> _Problemas a resolver_:
1. Indica si cada afirmación concuerda con el texto sobre Freud y la disolución de la masa, y responde sí o no citando las palabras del texto que lo deciden. (a) Freud recurre al relato de Judith y Holofernes para ilustrar el estallido de pánico. (b) El pánico se produce únicamente cuando el peligro aumenta. (c) En la cita, un soldado grita que el general ha muerto.
2. Prosigue el texto sobre Freud y la disolución de la masa a partir del punto en que termina.

Ahora bien, es del lado del “totalitarismo del universal”, que se intenta reducir todo
lo que de real no se ajusta a su ley. De allí que no pocas veces, el goce propiamente
femenino pueda presentarse en su faz de resistencia: goce que resiste al empuje totalitario
por incluirlo en las “redes de lo decible”, en el intento de domesticarlo. Por esta vía
podemos pensar, en última instancia, el rechazo de lo femenino en las masas freudianas,
como rechazo de lo extranjero, de lo que es profundamente heteros, lo radicalmente Otro
del goce femenino.
Por otra parte, lo descripto se verifica muy precisamente en el modo en que Freud
teoriza la disolución de la masa. Recuérdese que resalta el pánico que se produce cuando
“cae” el líder del lugar del Ideal del Yo y, entonces, se aflojan los lazos que unen a los
miembros de la masa entre sí. Pero no puede dejarse pasar la referencia a la que Freud echa
mano entonces, el relato de Judith y Holofernes: “La ocasión típica de un estallido de
pánico se asemeja mucho a la manera como la figura Nestroy en su parodia del drama de
Hebbel sobre Judith y Holofernes. Grita un soldado: ‘¡El general ha perdido la cabeza!’, y
de inmediato todos los asirios se dan a la fuga. La pérdida, en cualquier sentido, del
conductor, al no saber a qué atenerse sobre él, basta para que se produzca el estallido de
pánico, aunque el peligro siga siendo el mismo; como regla, al desaparecer la ligazón de
los miembros de una masa con su conductor, desaparecen las ligazones entre ellos y la
masa se pulveriza como una lágrima de Batavia a la que se le rompe la punta” (FREUD
1921, 93).

> _Datos de estimación de la distorsión de la lente_:
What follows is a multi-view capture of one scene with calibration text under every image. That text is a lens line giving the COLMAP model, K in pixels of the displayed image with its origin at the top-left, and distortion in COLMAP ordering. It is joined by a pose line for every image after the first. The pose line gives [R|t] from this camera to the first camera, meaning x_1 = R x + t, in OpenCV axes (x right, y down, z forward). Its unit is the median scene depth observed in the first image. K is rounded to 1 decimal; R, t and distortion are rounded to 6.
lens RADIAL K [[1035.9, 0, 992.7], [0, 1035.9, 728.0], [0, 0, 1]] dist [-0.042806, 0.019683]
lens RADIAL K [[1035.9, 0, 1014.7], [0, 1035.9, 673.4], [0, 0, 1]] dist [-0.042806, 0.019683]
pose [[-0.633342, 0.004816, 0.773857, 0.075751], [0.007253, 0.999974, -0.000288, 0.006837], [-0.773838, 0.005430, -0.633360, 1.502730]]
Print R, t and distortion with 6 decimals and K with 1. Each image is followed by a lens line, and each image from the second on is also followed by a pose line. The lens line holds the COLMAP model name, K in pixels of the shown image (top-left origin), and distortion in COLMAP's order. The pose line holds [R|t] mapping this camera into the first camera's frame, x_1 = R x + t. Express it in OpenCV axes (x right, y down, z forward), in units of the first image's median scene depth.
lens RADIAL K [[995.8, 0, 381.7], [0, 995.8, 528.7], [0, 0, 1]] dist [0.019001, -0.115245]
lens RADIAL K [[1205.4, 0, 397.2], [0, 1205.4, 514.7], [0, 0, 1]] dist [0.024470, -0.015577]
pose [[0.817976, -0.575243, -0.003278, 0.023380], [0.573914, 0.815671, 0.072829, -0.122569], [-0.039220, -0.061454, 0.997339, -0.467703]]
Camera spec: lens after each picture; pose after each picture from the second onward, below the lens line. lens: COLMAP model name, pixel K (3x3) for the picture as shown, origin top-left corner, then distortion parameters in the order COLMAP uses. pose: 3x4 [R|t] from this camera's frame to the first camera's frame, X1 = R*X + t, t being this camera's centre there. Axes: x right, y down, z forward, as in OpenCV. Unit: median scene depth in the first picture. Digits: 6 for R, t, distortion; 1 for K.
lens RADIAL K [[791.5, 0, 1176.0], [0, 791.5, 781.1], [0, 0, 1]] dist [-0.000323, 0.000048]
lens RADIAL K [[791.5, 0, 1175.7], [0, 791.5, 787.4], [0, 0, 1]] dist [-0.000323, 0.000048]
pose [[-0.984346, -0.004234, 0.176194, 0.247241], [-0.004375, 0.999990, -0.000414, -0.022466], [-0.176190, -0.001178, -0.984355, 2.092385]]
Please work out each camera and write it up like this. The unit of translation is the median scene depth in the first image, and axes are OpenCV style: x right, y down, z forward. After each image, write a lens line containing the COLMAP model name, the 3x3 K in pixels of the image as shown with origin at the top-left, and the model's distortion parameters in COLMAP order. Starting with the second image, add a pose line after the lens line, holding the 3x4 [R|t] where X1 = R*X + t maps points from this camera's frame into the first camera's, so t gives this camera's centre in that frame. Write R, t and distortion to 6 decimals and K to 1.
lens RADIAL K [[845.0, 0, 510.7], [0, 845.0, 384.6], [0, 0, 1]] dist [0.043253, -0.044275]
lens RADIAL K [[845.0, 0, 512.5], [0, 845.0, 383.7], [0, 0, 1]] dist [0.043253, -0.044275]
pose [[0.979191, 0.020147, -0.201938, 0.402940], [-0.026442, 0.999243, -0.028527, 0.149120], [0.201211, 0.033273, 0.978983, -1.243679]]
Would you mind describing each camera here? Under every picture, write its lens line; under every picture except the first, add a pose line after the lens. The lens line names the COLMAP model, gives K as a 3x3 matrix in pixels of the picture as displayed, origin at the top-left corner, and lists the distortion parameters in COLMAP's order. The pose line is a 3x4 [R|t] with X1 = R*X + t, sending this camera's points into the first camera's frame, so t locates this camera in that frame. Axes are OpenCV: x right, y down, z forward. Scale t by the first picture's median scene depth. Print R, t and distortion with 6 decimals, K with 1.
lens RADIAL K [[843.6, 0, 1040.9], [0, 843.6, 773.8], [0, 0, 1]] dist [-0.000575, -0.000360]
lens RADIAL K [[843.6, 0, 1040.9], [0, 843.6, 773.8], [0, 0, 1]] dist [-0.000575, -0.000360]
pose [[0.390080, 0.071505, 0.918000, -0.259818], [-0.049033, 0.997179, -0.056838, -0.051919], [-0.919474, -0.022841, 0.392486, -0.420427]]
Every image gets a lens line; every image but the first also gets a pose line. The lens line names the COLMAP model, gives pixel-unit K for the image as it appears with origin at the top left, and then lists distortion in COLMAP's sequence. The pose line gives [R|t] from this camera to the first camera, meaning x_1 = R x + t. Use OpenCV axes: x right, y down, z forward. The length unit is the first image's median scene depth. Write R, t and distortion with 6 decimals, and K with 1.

> _Respuestas por consigna_:
1.
(a) Sí: “el relato de Judith y Holofernes”.
(b) No: “aunque el peligro siga siendo el mismo”.
(c) No: “¡El general ha perdido la cabeza!”.

2.
Subrayemos entonces: “la pérdida, en cualquier sentido, del conductor”. Porque
vamos a leer ahí, conducidos por el relato mismo de Judith y Holofernes, no otra cosa que
la castración, la castración del líder, lo que el fenómeno mismo de masa se encarga de
velar.
En la obra de Hebbel -o bien en la historia bíblica-, para salvar a su pueblo de los
conquistadores, Judith, la heroína hebrea, accede a pasar una noche con el gran general del
ejército enemigo, con Holofernes -hombre temido y al que nadie osaba enfrentar-, con el
fin de asesinarlo. Y bien, luego de perder su virginidad en la “velada”, sale de la carpa del
general sin su virtud... pero con su cabeza -la Holofernes- a cuestas, puesto que se la ha
cortado. Ese es el momento en que el ejército enemigo se desmorona, entra en pánico, y
emprende la fuga: “¡el general ha perdido la cabeza!”.
Destaquemos que esta última frase puede leerse, claro está, de varias maneras. ¿O
acaso los hombres no llegan a perder la cabeza por amor? En fin, propongamos que es por
el encuentro con este goce Otro, con el goce femenino, que Holofernes “pierde la cabeza”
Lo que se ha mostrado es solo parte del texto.